Getting Paid 93 Cents a Day in America? Corporations Bring Back the 19th Century
Continued from previous page
Free market industrial capitalism, then and now, invariably draws on the aid of the state. In that system’s formative phases, the state has regularly used its coercive powers of taxation, expropriation, and in this case incarceration to free up natural and human resources lying outside the orbit of capitalism proper.
In both the North and the South, the contracting out of convict labor was one way in which that state-assisted mechanism of capital accumulation arose.
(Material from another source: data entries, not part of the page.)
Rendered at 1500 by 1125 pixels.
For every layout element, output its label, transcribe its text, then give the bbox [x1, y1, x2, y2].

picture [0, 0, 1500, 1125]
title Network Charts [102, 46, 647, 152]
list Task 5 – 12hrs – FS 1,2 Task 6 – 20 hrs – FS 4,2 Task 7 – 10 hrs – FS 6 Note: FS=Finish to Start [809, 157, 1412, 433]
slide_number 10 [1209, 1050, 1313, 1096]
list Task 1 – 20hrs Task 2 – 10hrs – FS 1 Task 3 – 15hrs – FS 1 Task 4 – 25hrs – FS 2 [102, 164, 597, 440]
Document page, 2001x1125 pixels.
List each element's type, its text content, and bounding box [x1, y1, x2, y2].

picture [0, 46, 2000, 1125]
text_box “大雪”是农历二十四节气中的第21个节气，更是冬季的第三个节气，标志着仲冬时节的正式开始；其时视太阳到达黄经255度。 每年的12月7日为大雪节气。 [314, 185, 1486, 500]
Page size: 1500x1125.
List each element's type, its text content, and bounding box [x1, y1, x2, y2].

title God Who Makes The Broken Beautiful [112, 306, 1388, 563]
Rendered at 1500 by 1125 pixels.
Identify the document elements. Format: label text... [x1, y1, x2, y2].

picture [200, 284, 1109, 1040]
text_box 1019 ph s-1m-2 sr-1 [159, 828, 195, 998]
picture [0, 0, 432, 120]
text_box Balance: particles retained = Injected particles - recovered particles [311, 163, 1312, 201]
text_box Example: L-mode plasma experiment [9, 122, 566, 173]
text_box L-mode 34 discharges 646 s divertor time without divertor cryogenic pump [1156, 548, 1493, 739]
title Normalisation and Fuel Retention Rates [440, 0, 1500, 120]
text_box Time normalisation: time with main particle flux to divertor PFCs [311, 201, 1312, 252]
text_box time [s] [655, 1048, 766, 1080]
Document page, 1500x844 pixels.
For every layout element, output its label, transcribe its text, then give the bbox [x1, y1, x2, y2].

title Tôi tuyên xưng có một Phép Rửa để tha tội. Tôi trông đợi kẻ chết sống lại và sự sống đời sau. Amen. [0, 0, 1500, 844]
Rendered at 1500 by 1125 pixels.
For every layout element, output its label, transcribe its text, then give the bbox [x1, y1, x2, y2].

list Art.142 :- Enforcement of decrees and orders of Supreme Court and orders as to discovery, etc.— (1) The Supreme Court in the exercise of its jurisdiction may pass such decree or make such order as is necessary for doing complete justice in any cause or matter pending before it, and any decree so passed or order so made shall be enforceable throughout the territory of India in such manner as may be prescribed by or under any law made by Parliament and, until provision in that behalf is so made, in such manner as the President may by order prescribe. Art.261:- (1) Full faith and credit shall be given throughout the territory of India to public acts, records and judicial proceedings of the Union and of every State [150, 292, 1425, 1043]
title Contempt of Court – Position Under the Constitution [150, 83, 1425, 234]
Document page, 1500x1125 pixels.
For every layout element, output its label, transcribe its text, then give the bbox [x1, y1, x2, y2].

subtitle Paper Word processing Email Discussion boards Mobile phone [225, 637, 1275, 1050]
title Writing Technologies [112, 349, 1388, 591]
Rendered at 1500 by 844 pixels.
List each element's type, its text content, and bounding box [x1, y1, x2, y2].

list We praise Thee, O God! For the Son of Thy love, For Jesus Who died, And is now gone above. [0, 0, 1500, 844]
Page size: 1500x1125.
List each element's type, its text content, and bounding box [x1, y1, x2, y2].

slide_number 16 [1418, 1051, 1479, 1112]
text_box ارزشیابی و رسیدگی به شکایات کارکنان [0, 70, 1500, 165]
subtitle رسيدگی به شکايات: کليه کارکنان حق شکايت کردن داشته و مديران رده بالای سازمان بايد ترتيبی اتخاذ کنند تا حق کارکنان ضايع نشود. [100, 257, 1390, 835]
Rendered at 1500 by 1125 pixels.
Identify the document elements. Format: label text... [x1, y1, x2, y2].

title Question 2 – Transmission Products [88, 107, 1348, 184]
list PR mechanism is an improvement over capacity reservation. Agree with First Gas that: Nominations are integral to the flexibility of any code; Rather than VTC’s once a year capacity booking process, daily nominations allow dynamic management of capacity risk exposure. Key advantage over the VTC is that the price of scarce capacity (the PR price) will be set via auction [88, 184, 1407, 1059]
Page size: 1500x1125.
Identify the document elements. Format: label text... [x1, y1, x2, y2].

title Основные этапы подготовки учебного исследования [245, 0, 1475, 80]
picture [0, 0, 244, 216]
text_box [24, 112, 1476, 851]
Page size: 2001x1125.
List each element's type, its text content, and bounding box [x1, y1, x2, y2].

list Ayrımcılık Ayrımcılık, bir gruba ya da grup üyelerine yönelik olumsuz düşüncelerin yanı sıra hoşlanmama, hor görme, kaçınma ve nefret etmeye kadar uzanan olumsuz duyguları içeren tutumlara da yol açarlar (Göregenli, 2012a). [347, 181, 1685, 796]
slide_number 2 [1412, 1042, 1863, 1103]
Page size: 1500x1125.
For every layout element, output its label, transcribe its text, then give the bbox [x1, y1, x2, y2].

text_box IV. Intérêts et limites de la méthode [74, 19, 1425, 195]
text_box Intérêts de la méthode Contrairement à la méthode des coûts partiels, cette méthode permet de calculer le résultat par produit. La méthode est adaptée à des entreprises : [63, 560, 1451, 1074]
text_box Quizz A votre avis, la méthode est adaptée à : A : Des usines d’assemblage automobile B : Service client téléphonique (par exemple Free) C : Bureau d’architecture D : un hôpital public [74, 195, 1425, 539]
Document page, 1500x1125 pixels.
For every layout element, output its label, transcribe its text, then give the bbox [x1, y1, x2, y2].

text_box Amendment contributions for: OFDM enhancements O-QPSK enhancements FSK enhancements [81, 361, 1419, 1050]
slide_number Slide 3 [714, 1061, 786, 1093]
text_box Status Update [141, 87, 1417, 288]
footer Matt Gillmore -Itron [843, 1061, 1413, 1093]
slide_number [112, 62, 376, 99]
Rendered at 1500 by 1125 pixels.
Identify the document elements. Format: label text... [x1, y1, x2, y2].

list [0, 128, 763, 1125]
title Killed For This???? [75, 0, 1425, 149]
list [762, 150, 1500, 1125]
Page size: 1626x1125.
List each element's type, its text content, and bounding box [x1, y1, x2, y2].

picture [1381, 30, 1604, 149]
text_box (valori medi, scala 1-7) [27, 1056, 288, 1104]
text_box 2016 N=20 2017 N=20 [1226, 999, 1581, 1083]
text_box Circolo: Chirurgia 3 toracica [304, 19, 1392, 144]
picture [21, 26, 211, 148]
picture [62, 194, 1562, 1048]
Contracts with the government assured employers that their labor force would be replenished anytime a worker got sick, was disabled, died, or simply became too worn out to continue.
The Kansas Wagon Company, for example, signed a five-year contract in 1877 that prevented the state from raising the rental price of labor or renting to other employers. The company also got an option to renew the lease for 10 more years, while the government was obliged to pay for new machinery, larger workshops, a power supply, and even the building of a switching track that connected to the trunk line of the Pacific Railway and so ensured that the product could be moved effectively to market.
Penal institutions all over the country became auxiliary arms of capitalist industry and commerce. Two-thirds of all prisoners worked for private enterprise.
Today, strikingly enough, government is again providing subsidies and tax incentives as well as facilities, utilities, and free space for corporations making use of this same category of abjectly dependent labor.
The New Abolitionism
Dependency and flexibility naturally assumed no resistance, but there was plenty of that all through the nineteenth century from workers, farmers, and even prisoners. Indeed, a principal objective in using prison labor was to undermine efforts to unionize, but from the standpoint of mobilized working people far more was at stake.
Opposition to convict labor arose from workingmen’s associations, labor-oriented political parties, journeymen unions, and other groups which considered the system an insult to the moral codes of egalitarian republicanism nurtured by the American Revolution. The specter of proletarian dependency haunted the lives of the country’s self-reliant handicraftsmen who watched apprehensively as shops employing wage labor began popping up across the country. Much of the earliest of this agitation was aimed at the use of prisoners to replace skilled workers (while unskilled prison labor was initially largely ignored).
It was bad enough for craftsmen to see their own livelihoods and standards of living put in jeopardy by “free” wage labor. Worse still was to watch unfree labor do the same thing. At the time, employers were turning to that captive prison population to combat attempts by aggrieved workers to organize and defend themselves. On the eve of the Civil War, for example, an iron-molding contractor in Spuyten Duyvil, north of Manhattan in the Bronx, locked out his unionized workers and then moved his operation to Sing Sing penitentiary, where a laborer cost 40 cents, $2.60 less than the going day rate. It worked, and Local 11 of the Union of Iron Workers quickly died away.
Worst of all was to imagine this debased form of work as a model for the proletarian future to come. The workingman’s movement of the Jacksonian era was deeply alarmed by the prospect of “wage slavery,” a condition inimical to their sense of themselves as citizens of a republic of independent producers. Prison labor was a sub-species of that dreaded “slavery,” a caricature of it perhaps, and intolerable to a movement often as much about emancipation as unionization.
All the way through the Gilded Age of the 1890s, convict labor continued to serve as a magnet for emancipatory desires. In addition, prisoners’ rebellions became ever more common -- in the North particularly, where many prisoners turned out to be Civil War veterans and dispossessed working people who already knew something about fighting for freedom and fighting back. Major penitentiaries like Sing Sing became sites of repeated strikes and riots; a strike in 1877 even took on the transplanted Spuyten Duyvil iron-molding company.